WORK REQUIRED:
Each line below must be reproduced exactly as it stands. Pictures stay out of the copy.

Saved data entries
------------------------
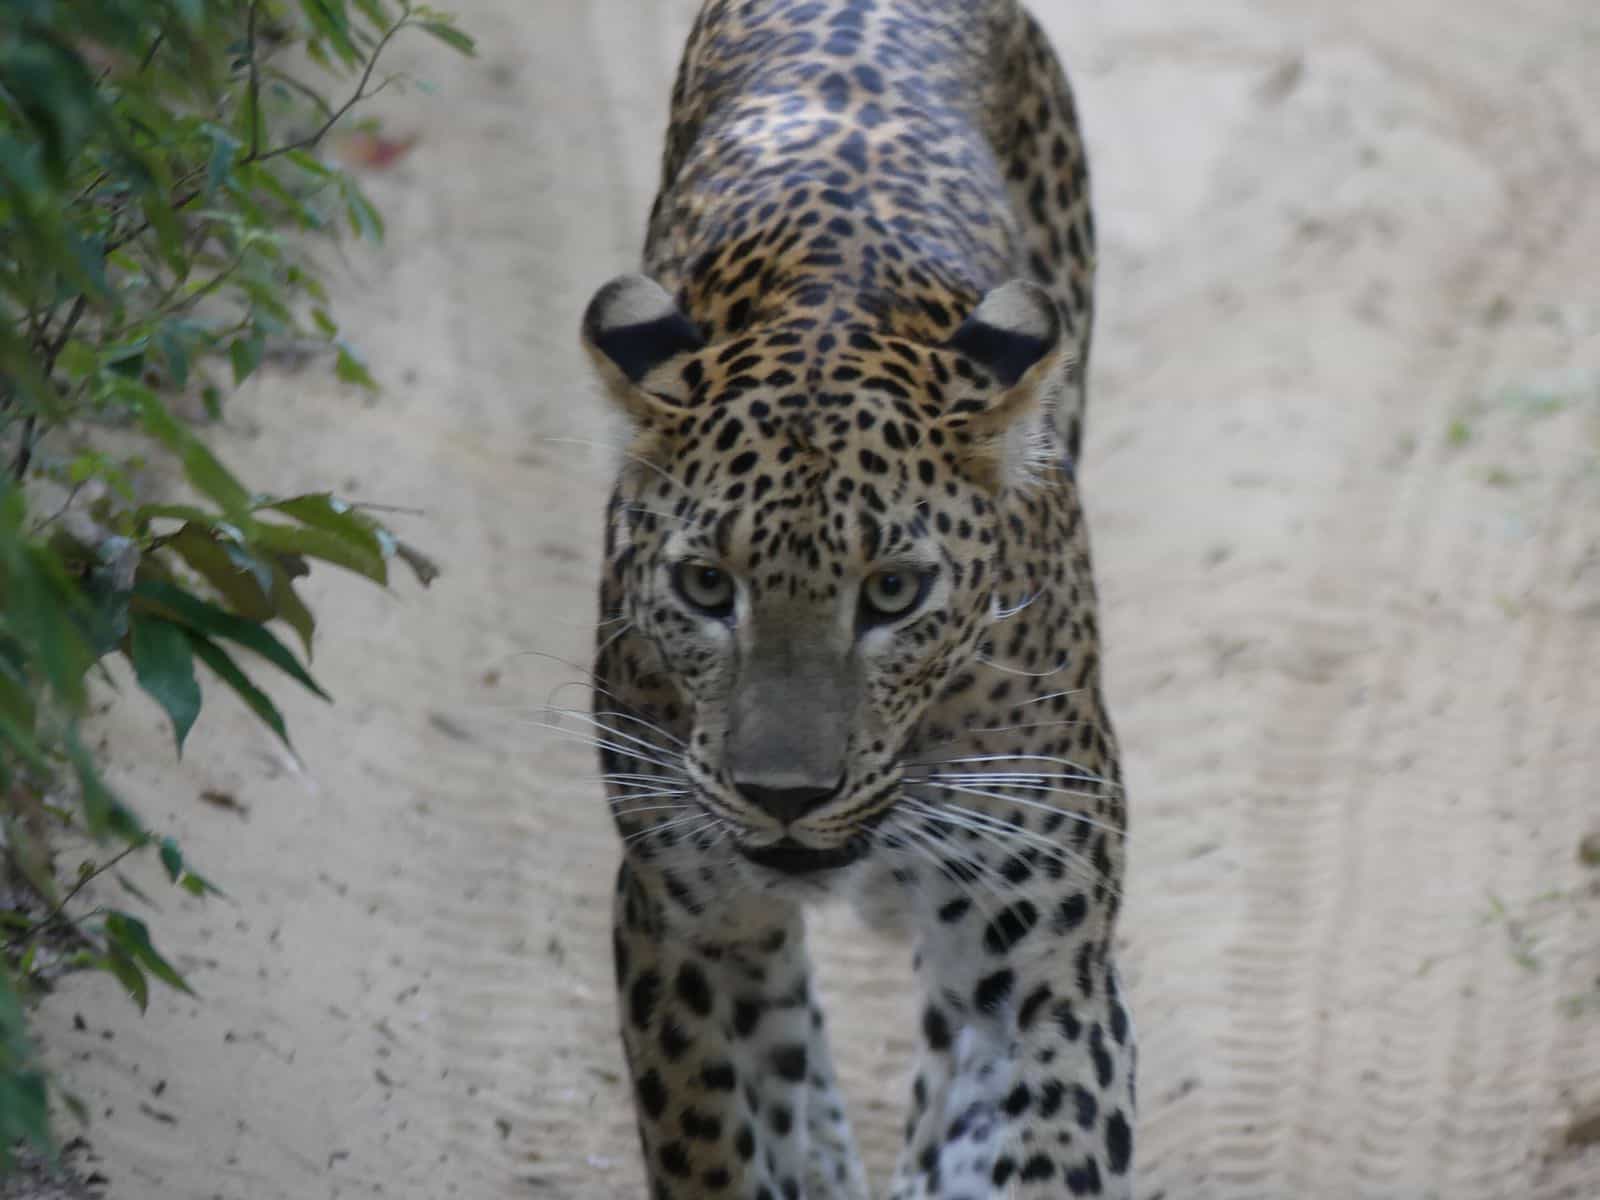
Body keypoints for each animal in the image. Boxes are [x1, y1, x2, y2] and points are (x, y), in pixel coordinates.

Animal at [582, 2, 1132, 1200]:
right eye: (706, 585)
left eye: (893, 592)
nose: (783, 795)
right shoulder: (680, 918)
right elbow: (717, 1144)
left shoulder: (1044, 958)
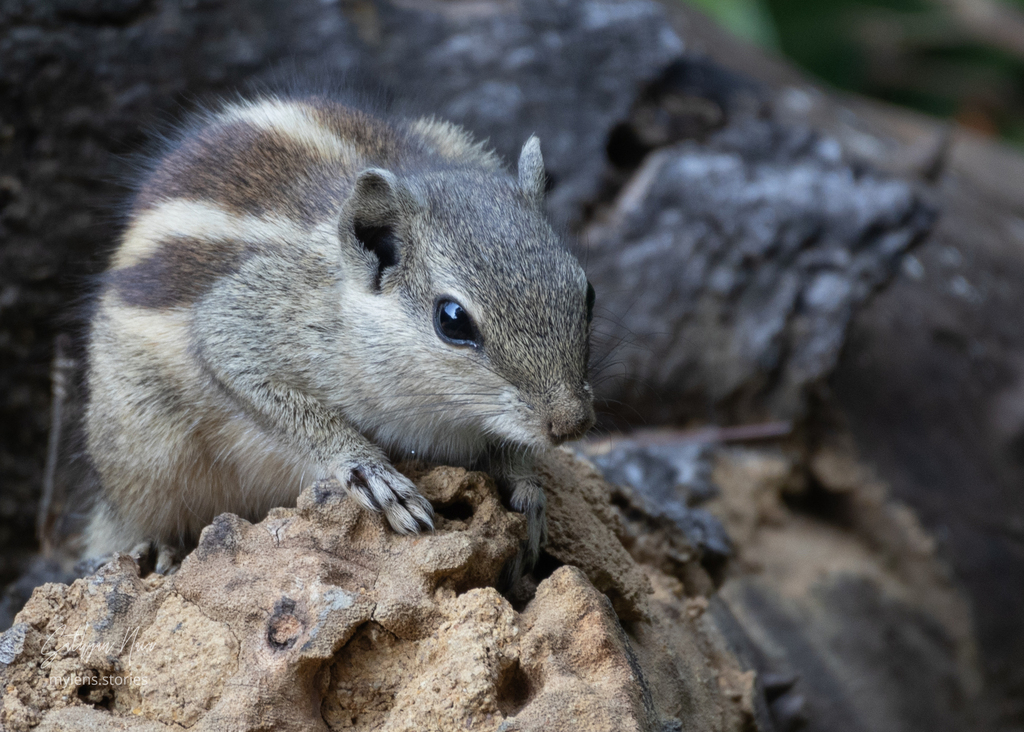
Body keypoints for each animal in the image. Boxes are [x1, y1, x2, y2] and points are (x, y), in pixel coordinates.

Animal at [83, 94, 596, 578]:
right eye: (452, 320)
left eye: (588, 291)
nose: (571, 423)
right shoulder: (236, 330)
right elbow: (286, 406)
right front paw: (370, 472)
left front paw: (529, 493)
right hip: (147, 449)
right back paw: (156, 549)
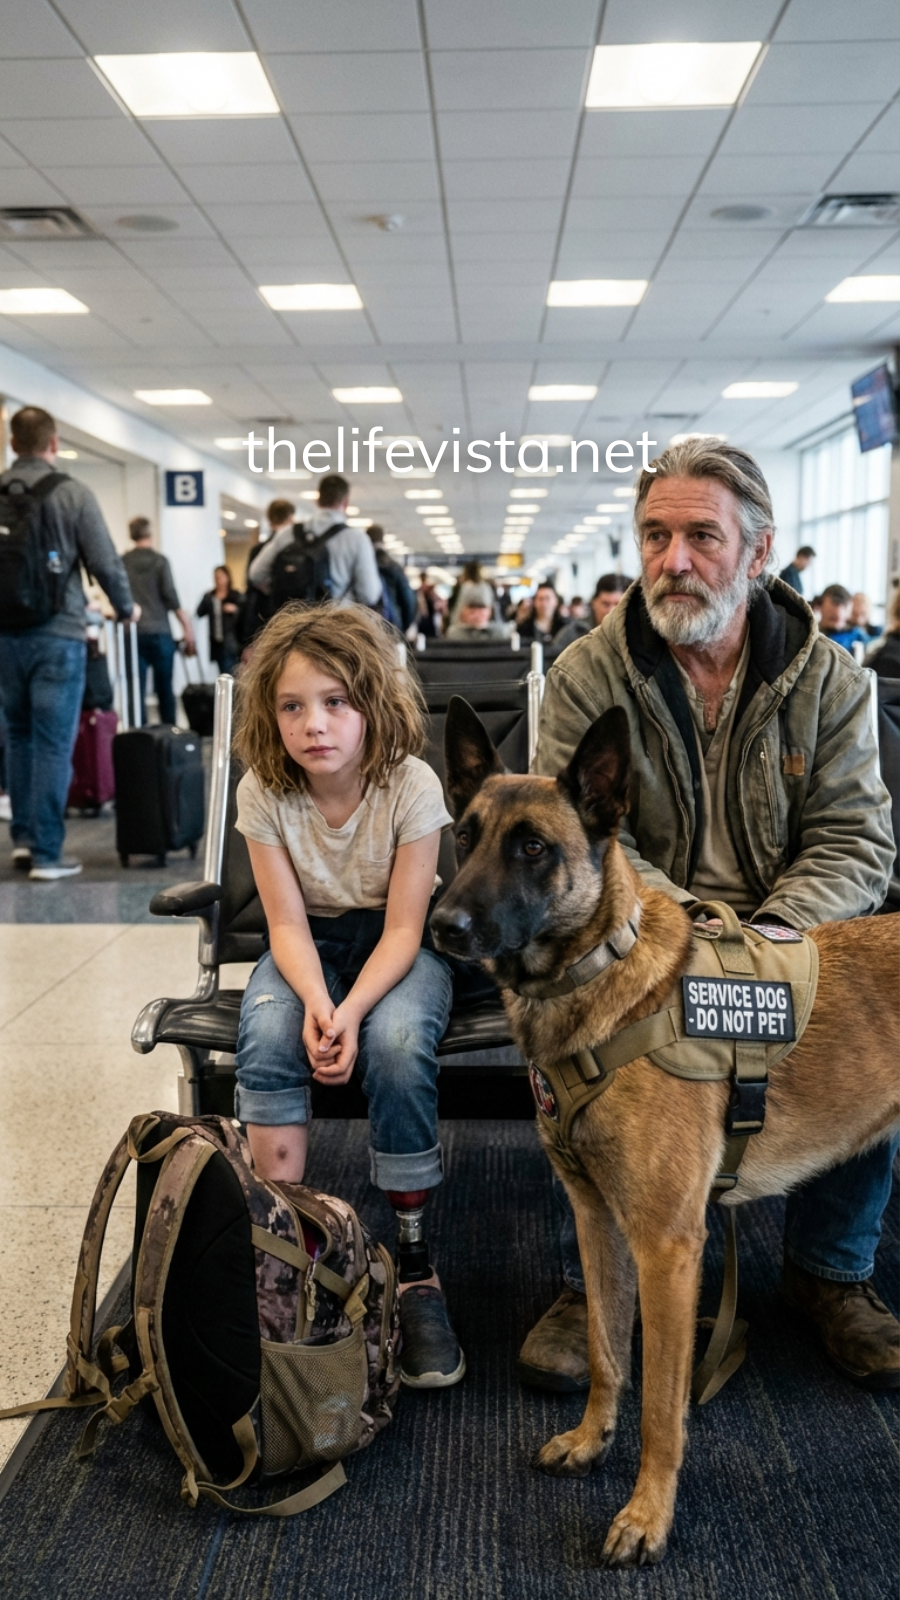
------------------------
RESULT:
Body keypoints for each animal in the image. Boxes are [x1, y1, x2, y2] and points are (x, y), in pixel coordinates.

Animal at [582, 2, 1132, 1200]:
right eye: (706, 585)
left eye: (893, 592)
nose: (783, 795)
right shoulder: (680, 918)
right elbow: (717, 1144)
left shoulder: (1044, 958)
Body keypoints for each animal in the image. Boxes are [x1, y1, x2, y2] and points are (x, y), in pixel coordinates.

Animal at [83, 94, 596, 578]:
right eye: (452, 320)
left eye: (588, 291)
nose: (571, 423)
right shoulder: (236, 330)
right elbow: (286, 406)
right front paw: (370, 472)
left front paw: (529, 493)
right hip: (147, 449)
right back paw: (156, 549)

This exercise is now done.